This essential follow-up to Soda Kazuhiro’s taboo-breaking documentary on mental illness in Japanese society revisits the pillar of that film, Dr Yamamoto Masatomo, as he prepares to bid his patients farewell and enter into retirement.
A decade after Mental (also presented at NZIFF20), filmmaker Soda Kazuhiro returns to Chorale Okayama, the mental health clinic run by Dr Yamamoto Masatomo. A deeply compassionate portrait of a doctor who spent decades dedicating his life to the mental health community, Soda captures the many intimate moments between Dr Yamamoto and his patients, including their frank conversations as they try to come to terms with losing a doctor they deeply trust. In a society that shows no respect for their conditions, the patients must navigate the difficult path to mental wellness, and for some, mere survival in everyday life, without the support they have relied on for so long.

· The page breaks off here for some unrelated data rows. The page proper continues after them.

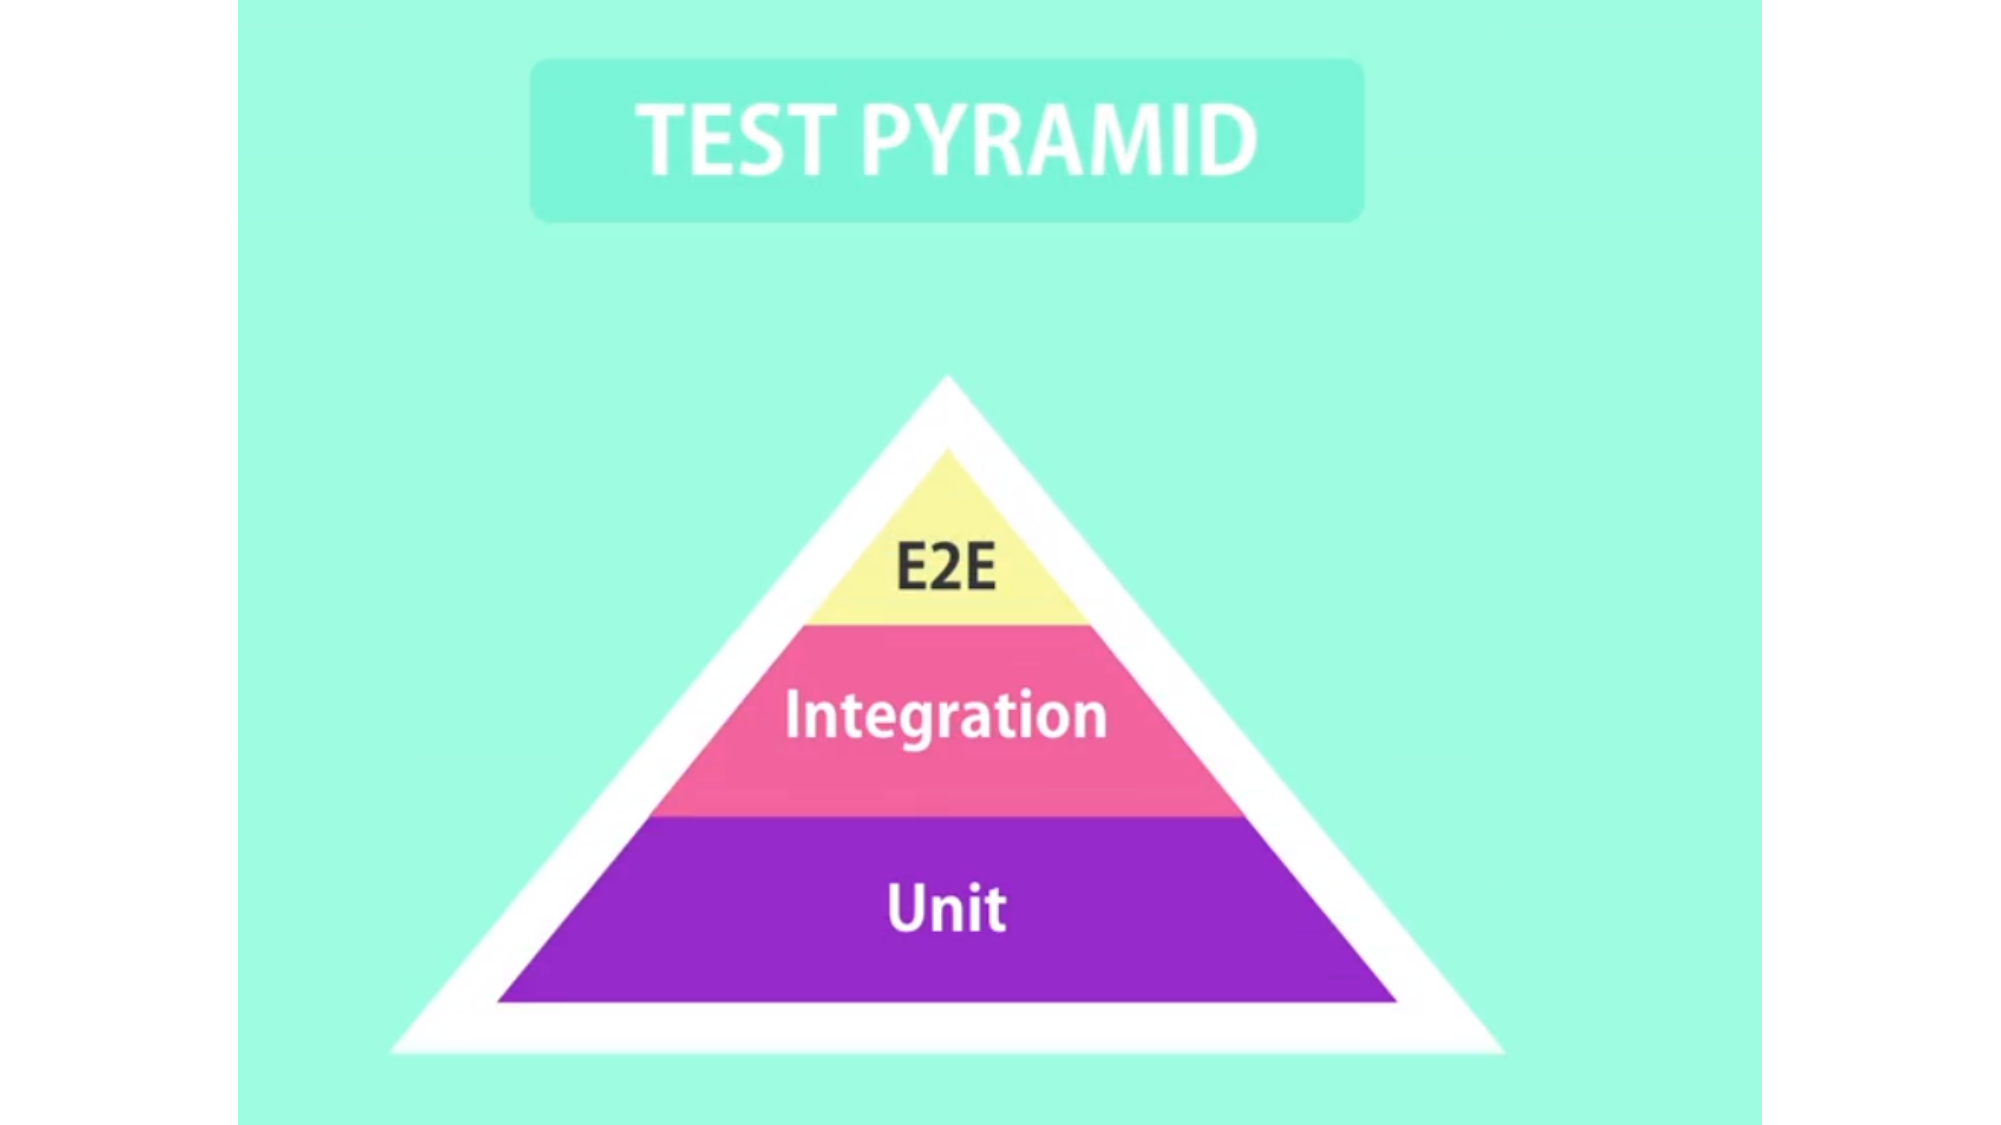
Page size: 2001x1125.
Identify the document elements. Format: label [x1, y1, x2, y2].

picture [238, 0, 1762, 1125]
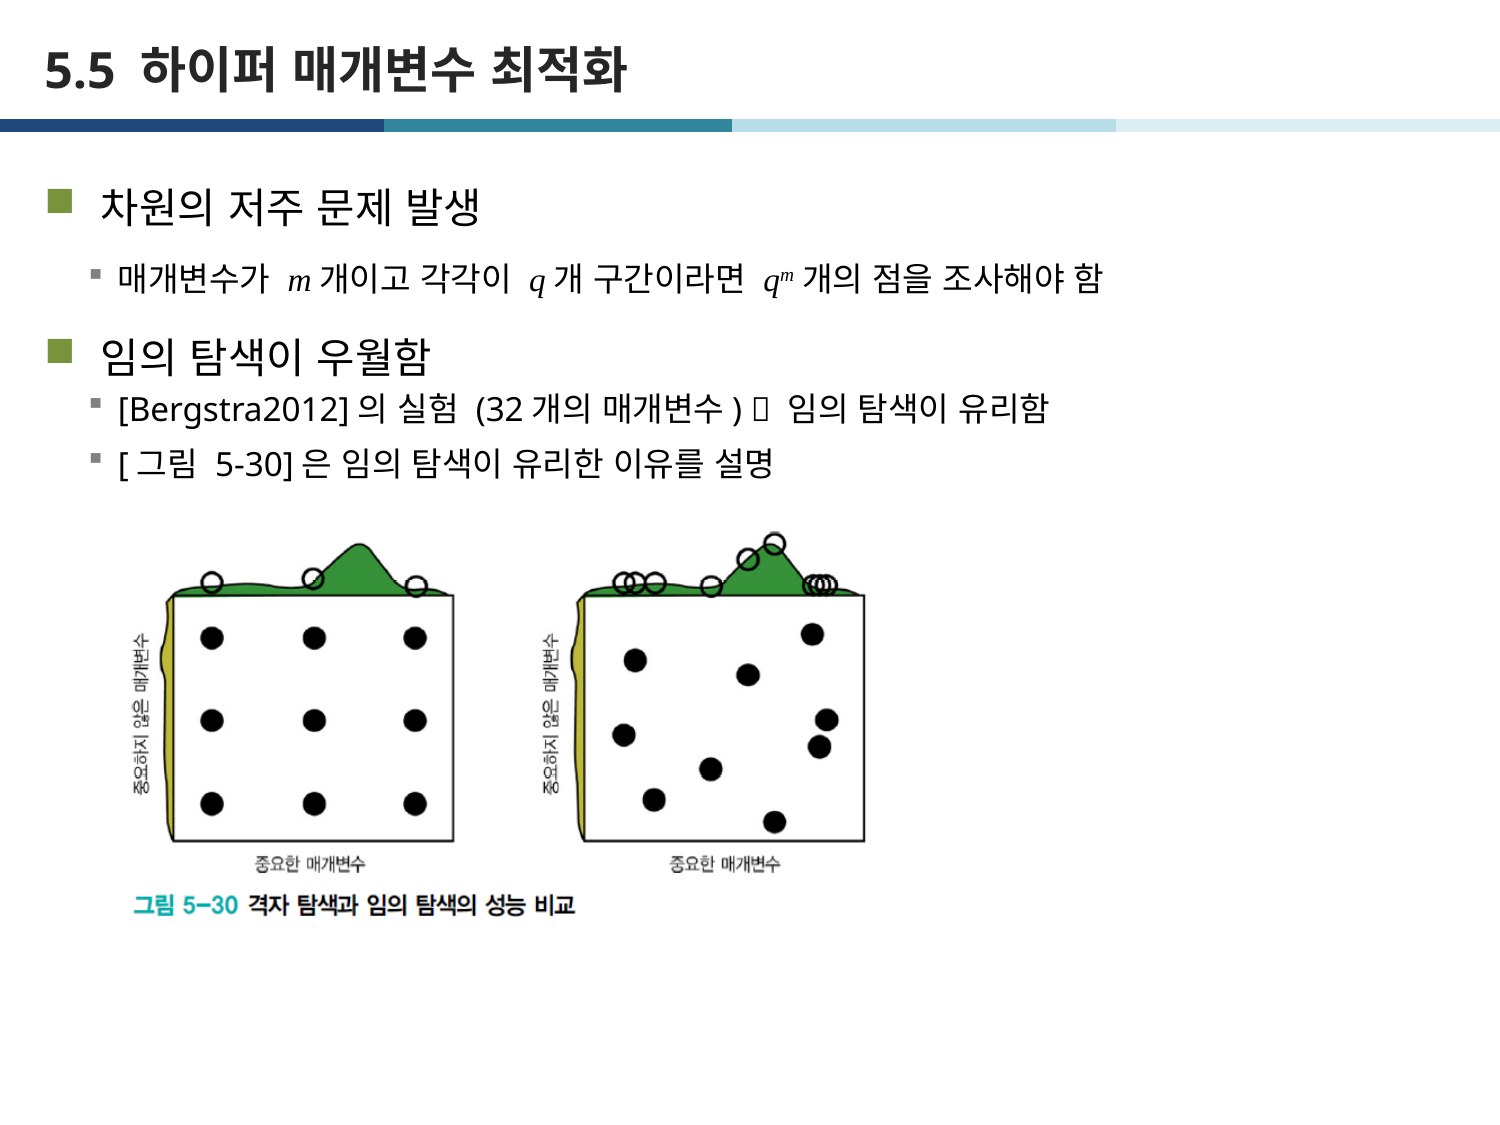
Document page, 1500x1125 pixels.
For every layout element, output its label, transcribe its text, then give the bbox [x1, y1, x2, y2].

picture [126, 526, 874, 918]
title 5.5 하이퍼 매개변수 최적화 [29, 23, 1270, 114]
list 차원의 저주 문제 발생 매개변수가 m개이고 각각이 q개 구간이라면 qm개의 점을 조사해야 함 임의 탐색이 우월함 [Bergstra2012]의 실험 (32개의 매개변수)  임의 탐색이 유리함 [그림 5-30]은 임의 탐색이 유리한 이유를 설명 [29, 148, 1471, 1083]
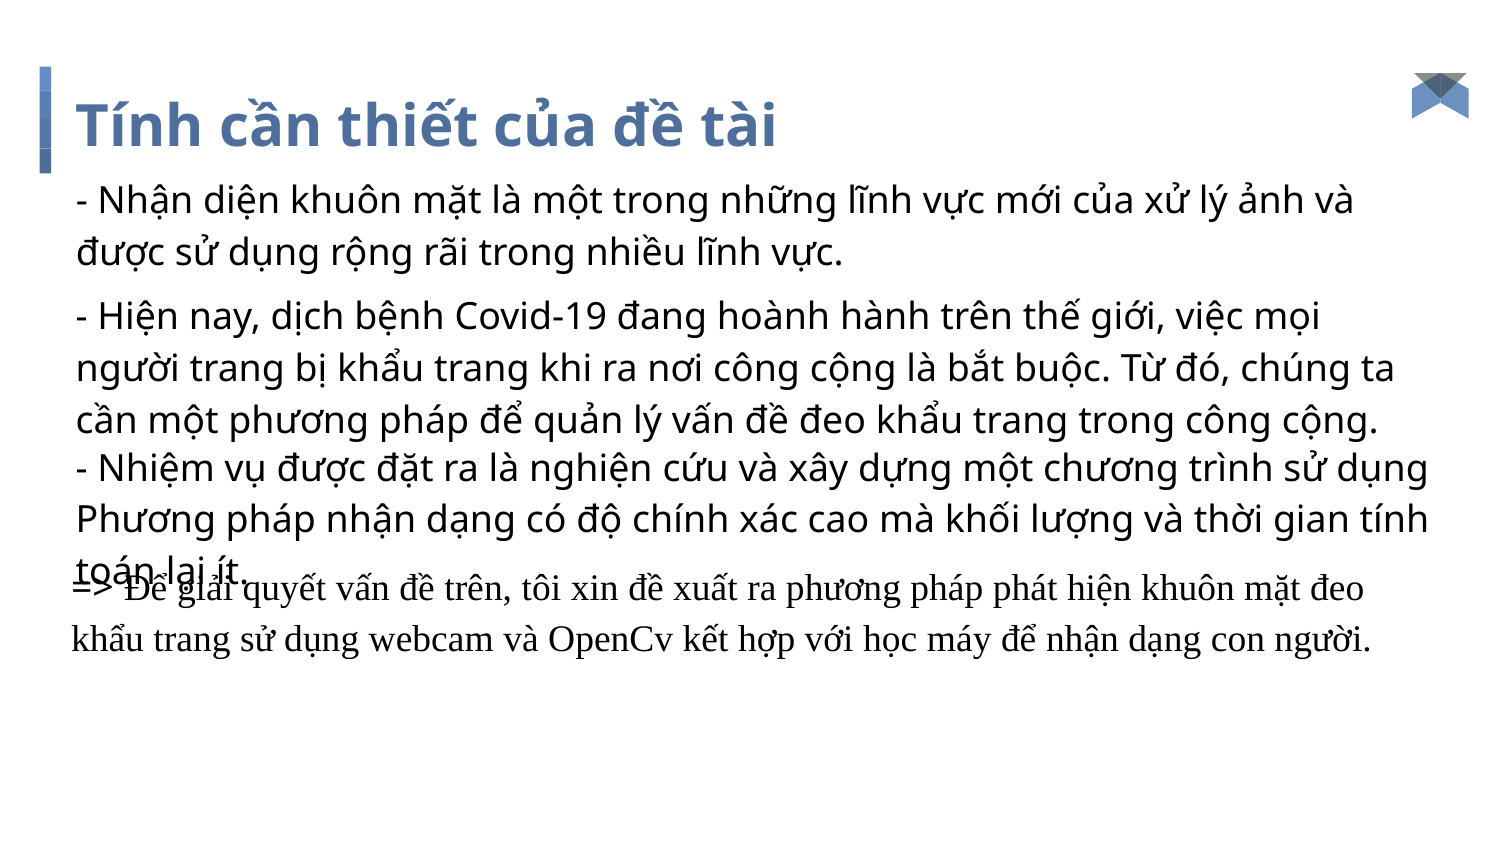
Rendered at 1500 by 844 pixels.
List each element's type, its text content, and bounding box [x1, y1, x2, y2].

text_box - Hiện nay, dịch bệnh Covid-19 đang hoành hành trên thế giới, việc mọi người trang bị khẩu trang khi ra nơi công cộng là bắt buộc. Từ đó, chúng ta cần một phương pháp để quản lý vấn đề đeo khẩu trang trong công cộng. [60, 270, 1449, 335]
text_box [1417, 67, 1464, 125]
subtitle - Nhận diện khuôn mặt là một trong những lĩnh vực mới của xử lý ảnh và được sử dụng rộng rãi trong nhiều lĩnh vực. [60, 154, 1449, 219]
text_box - Nhiệm vụ được đặt ra là nghiện cứu và xây dựng một chương trình sử dụng Phương pháp nhận dạng có độ chính xác cao mà khối lượng và thời gian tính toán lại ít. [60, 421, 1449, 487]
title Tính cần thiết của đề tài [60, 72, 1449, 154]
text_box => Để giải quyết vấn đề trên, tôi xin đề xuất ra phương pháp phát hiện khuôn mặt đeo khẩu trang sử dụng webcam và OpenCv kết hợp với học máy để nhận dạng con người. [56, 540, 1444, 606]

As Dr Yamamoto wraps up his professional life, we get an intimate look at his relationship with his wife Yoshiko, whose mind and body are slowly withered by dementia. Soda, as filmmaker and cameraperson, records the casual moments as the couple goes about their daily routine, as Yamamoto is now tasked with caring for his wife after decades of Yoshiko’s unwavering support. At once deeply moving and keenly observed, Zero strikes a deep emotional chord with its subtle and non-sentimental approach. — Vicci Ho
About the Filmmaker
Soda Kazuhiro is a Japanese independent filmmaker based in New York. He is regarded for his strict “ten commandments” of filmmaking, which characterise his observational philosophy towards documentary. Selected filmography: Inland Sea (2018), The Big House (2018), Peace (2010), Mental (2008), Campaign (2007).